- Movie poster
- Directed by: Shahin Sumon
- Written by: Abdullah Johir Babu
- Produced by: Abdul Aziz
- Starring: Mahiya Mahi; Bappy Chowdhury; Razzak; Ali Raj; Amit Hasan;
- Cinematography: Kamrul Ahmed Ponir
- Edited by: Tawhid Hossain Chowdhury
- Music by: Shawkat Ali Imon; Imon Saha;
- Production company: Jaaz Multimedia
- Distributed by: Jaaz Multimedia
- Release date: 5 October 2012;
- Country: Bangladesh
- Language: Bengali

= Bhalobasar Rong =

Bhalobasar Rong (ভালোবাসার রং) is a Bangladeshi Bengali-language film. Directed by Shahin Sumon, it stars Bappy Chowdhury, Mahiya Mahi, Amit Hasan, Abdur Razzak and many more.
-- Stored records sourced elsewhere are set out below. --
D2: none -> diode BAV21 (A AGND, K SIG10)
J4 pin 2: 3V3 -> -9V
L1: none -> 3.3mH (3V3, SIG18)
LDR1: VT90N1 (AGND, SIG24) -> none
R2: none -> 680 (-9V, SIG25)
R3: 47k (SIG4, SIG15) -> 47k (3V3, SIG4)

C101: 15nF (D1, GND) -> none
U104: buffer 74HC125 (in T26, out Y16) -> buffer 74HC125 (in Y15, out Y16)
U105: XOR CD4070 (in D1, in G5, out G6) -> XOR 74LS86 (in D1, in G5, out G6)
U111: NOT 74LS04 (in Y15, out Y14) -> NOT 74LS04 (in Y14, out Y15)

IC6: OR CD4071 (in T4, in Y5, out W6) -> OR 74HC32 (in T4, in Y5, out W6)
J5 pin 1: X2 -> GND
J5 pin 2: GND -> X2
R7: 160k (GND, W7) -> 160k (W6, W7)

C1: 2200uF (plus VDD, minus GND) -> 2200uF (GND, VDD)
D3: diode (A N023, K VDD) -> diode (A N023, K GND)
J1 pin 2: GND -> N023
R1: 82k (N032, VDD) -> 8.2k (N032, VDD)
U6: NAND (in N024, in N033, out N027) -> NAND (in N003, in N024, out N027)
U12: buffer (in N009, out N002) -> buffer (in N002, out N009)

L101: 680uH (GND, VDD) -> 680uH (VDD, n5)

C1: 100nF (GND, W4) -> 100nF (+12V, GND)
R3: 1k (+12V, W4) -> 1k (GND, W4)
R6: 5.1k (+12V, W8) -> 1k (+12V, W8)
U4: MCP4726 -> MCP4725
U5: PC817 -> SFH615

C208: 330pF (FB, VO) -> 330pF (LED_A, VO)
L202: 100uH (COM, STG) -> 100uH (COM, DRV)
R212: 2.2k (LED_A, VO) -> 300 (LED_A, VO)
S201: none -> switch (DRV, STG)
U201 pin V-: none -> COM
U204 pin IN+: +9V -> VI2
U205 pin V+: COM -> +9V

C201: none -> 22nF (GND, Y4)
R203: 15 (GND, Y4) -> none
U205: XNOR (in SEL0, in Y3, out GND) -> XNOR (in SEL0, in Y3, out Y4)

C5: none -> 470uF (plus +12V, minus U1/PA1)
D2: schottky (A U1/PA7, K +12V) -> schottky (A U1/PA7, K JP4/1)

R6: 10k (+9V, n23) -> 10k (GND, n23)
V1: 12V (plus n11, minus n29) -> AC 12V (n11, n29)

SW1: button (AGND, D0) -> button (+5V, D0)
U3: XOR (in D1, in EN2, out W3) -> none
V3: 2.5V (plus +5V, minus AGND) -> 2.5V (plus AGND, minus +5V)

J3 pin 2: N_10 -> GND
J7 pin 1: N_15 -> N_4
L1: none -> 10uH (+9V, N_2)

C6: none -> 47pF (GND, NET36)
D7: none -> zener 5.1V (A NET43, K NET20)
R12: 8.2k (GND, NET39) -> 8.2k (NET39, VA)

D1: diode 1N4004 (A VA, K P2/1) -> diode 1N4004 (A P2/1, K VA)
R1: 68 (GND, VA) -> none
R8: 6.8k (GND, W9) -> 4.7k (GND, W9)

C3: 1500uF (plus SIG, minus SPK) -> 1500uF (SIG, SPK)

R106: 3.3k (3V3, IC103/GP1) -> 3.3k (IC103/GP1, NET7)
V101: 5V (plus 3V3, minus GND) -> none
It is a remake of 2010 Telugu film Baava.

==Cast==
- Mahiya Mahi as Mahi/Faria
- Bappy Chowdhury as Bappy
- Abdur Razzak as Shamsuddin Chowdhury (Mahi/Faria's grandfather)
- Amit Hasan as villain
- Ali Raj as Bappi's father
- Kabila
- Mizu Ahmed
- Gulshan Ara Ahmed

==Music==
Music of the movie was produced by Jaaz Multimedia.

== Release and screenings ==
The film Bhalobasar Rong was released nationwide on October 5, 2012, with screenings held in over 50 cinema halls across Dhaka and other locations in Bangladesh.